Die deutschen Aktien werden am Mittwoch voraussichtlich mit Gewinnen in den Handel starten und den Dax wieder über 3 900 Punkte heben. Händler verwiesen auf die positive Entwicklung an den US-Börsen am Vortag. Diese hatten spürbar zugelegt und damit nicht nur die auf neue Rekordhöhen gestiegenen Ölpreise ignoriert, sondern auch das schwächer als erwartet ausgefallene Verbrauchervertrauen in den USA.

dpa-afx FRANKFURT. Die deutschen Aktien werden am Mittwoch voraussichtlich mit Gewinnen in den Handel starten und den Dax wieder über 3 900 Punkte heben. Händler verwiesen auf die positive Entwicklung an den US-Börsen am Vortag. Diese hatten spürbar zugelegt und damit nicht nur die auf neue Rekordhöhen gestiegenen Ölpreise ignoriert, sondern auch das schwächer als erwartet ausgefallene Verbrauchervertrauen in den USA.

Die Commerzbank und die Deutsche Bank ermittelten den Dax-Start bei 3 905 Punkten. Lang & Schwarz rechnet mit einem Auftakt bei 3 904 Punkten. Am Dienstag hatte der deutsche Leitindex trotz des Ölpreis-Anstiegs auf mehr als 50 Dollar um 0,20 Prozent höher bei 3 882,27 Punkten geschlossen.

In den Fokus dürfte am Morgen die Deutsche Post rücken: Wie Finanzvorstand Edgar Ernst der "Frankfurter Allgemeine Zeitung" (Mittwochausgabe) sagte, muss der Logistiker seine Ziele für das Amerikageschäft stark nach unten revidieren. DHL, die Express- und Logistiktochter des Bonner Konzerns, wird nicht vor 2006 in die Gewinnzone vorstoßen. An den Konzernprognosen für das Geschäftsjahr 2004 hält die Post dennoch fest.

Nachrichten gibt es auch zum Autokonzern Daimler-Chrysler .Dieser hat sich mit dem kanadischen Verkehrstechnik-Konzern Bombardier im Streit um den Verkauf des Bahntechnik-Herstellers Adtranz geeinigt.

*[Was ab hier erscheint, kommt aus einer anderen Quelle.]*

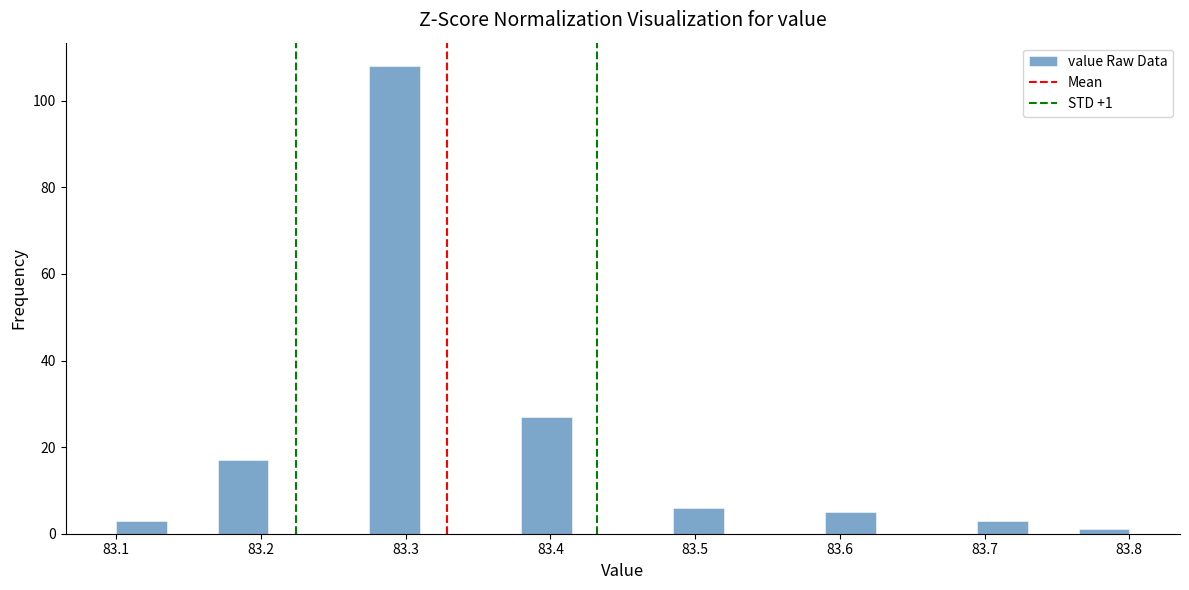

Around what value on the x-axis is the tallest bar? Give the approximate position of its centre, as read against the axis.

83.29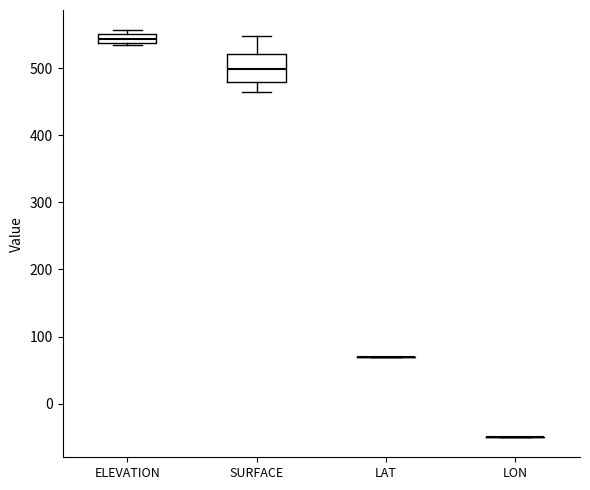

Which box is the tallest, from its lower edge to its upper edge?

SURFACE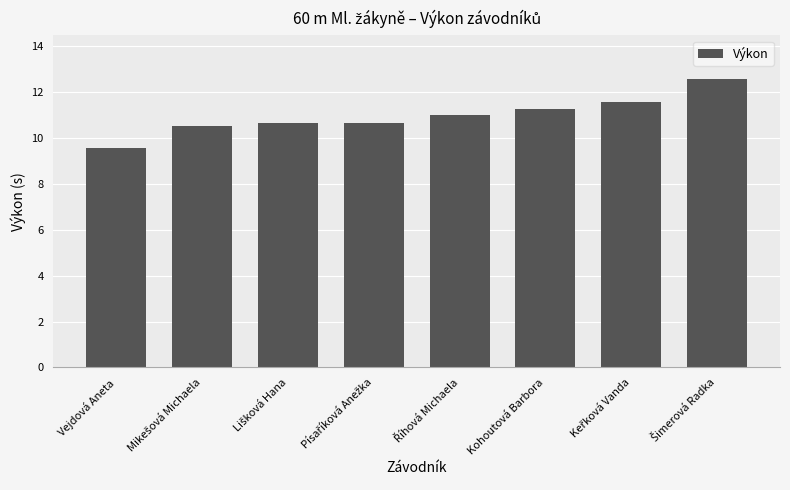

What is the label of the 3rd bar from the right?

Kohoutová Barbora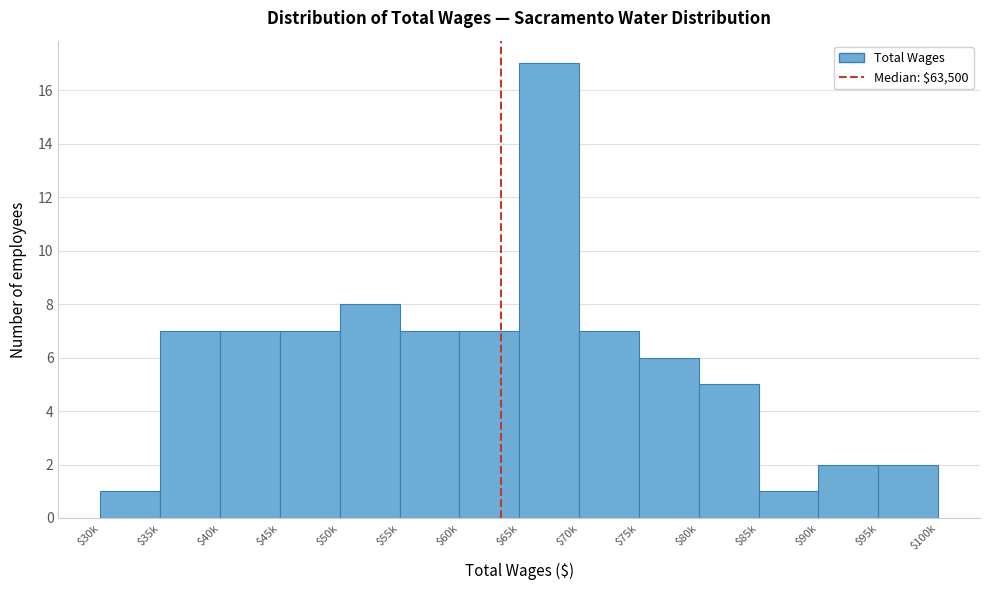

Reading left to right, list all the values displayed in this chart.

1	7	7	7	8	7	7	17	7	6	5	1	2	2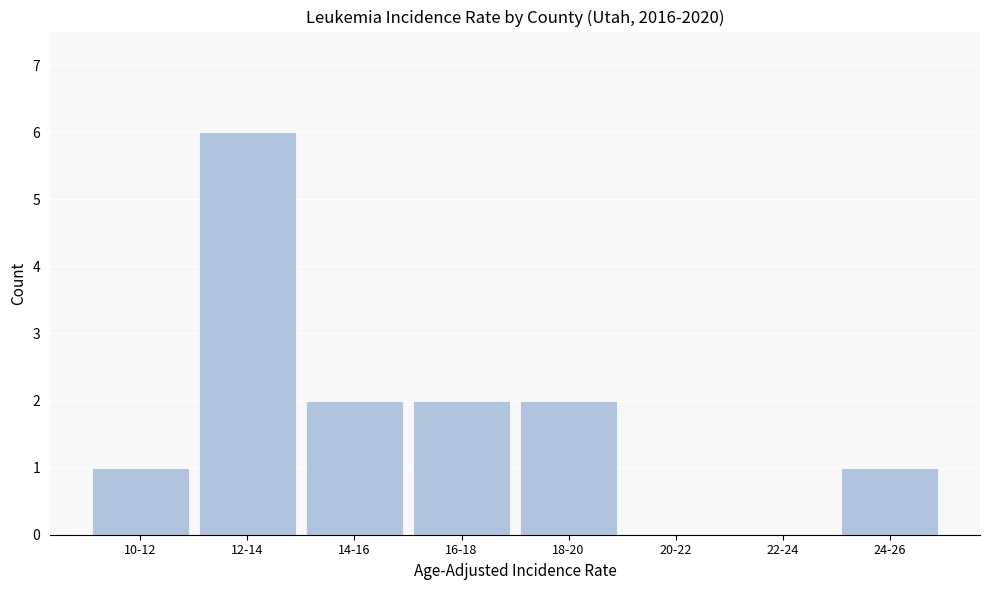

Reading right to left, list all the values displayed in this chart.

24-26=1	22-24=0	20-22=0	18-20=2	16-18=2	14-16=2	12-14=6	10-12=1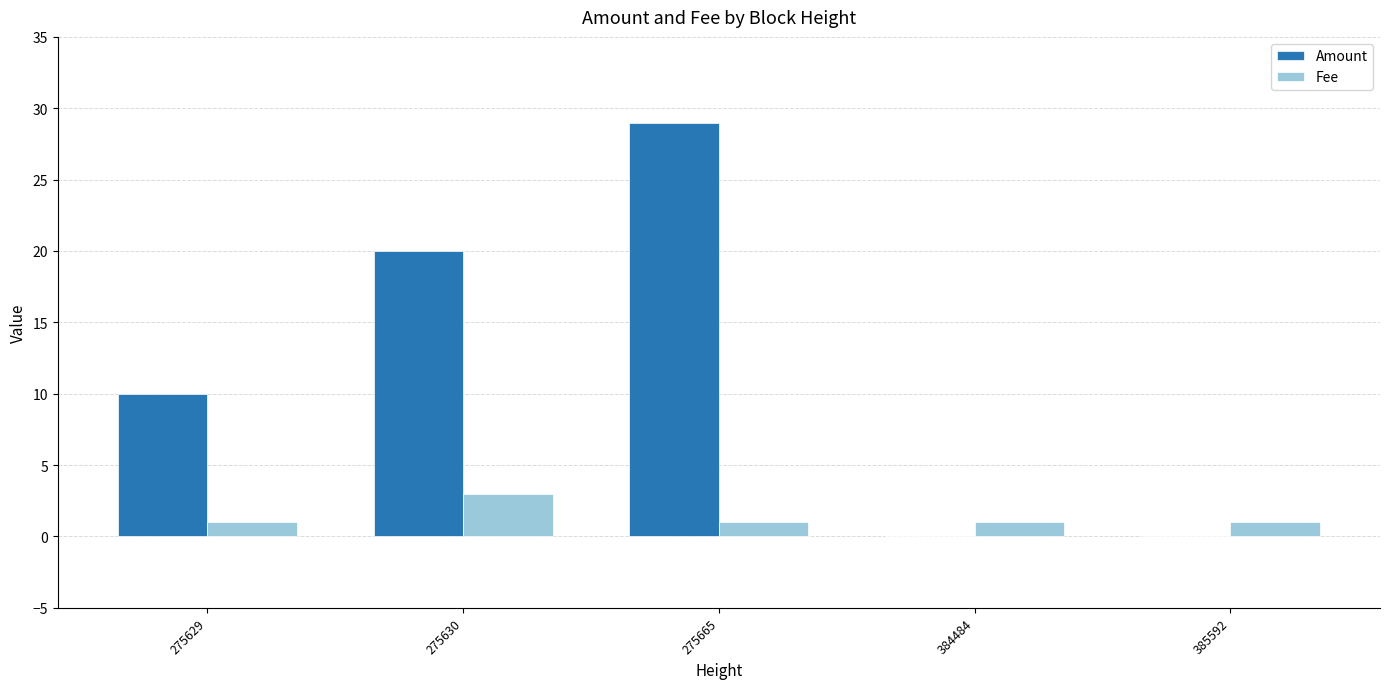

What is the maximum value for Amount?

29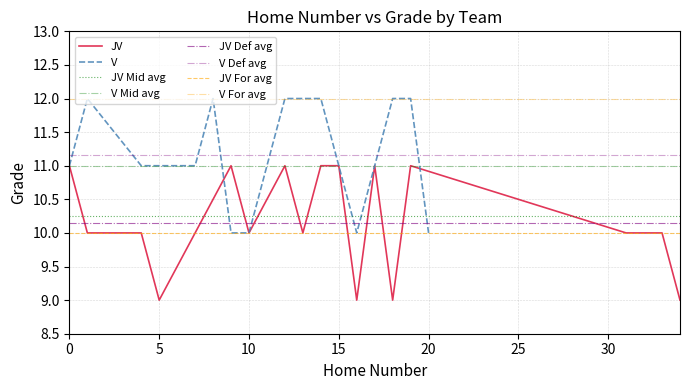

What is the highest value of the V series?

12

Daimler-Chrysler wird 170 Mill. Euro an Bombardier zurückzahlen. Alle sonstigen Forderungen Bombardiers würden zurückgezogen.

Der weltgrößte Rückversicherer Münchener Rück informiert an diesem Mittwoch genauer über die Schäden durch die Hurrikan-Serie in den vergangenen Wochen. Bisher ging der Konzern für sich von einer Belastung von etwa 500 Mill. Euro aus. Sollte es dabei bleiben, ist die Münchener Rück zuversichtlich, in diesem Jahr einen Rekordgewinn von zwei Mrd. Euro erreichen zu können. In den vergangenen Wochen hatten Wirbelstürme wie "Frances" und "Ivan" vor allem in der Karibik und in Nordamerika volkswirtschaftliche Schäden in Milliardenhöhe angerichtet.

Aus der zweiten Reihe gab der Chemiekonzern Degussa bekannt, dass er und das US-Unternehmen Headwaters gemeinsam ein neues Verfahren für die Direktsynthese von Wasserstoffperoxid (H2o2) entwickeln und vertreiben wollen. Dazu solle das Joint Venture "Degussa Headwaters" gegründet werden. Ziel sei der Bau von Großanlagen.

Aktien des Software-Unternehmens IDS Scheer werden nach der vollständigen Übernahme des Beratungshaus Balink von Händlern leicht positiv gesehen. Ein Kaufpreis sei zwar nicht genannt worden, die Akquisition dürfte aber vom Markt als strategisch sinnvoll gewertet werden, sagte ein Händler.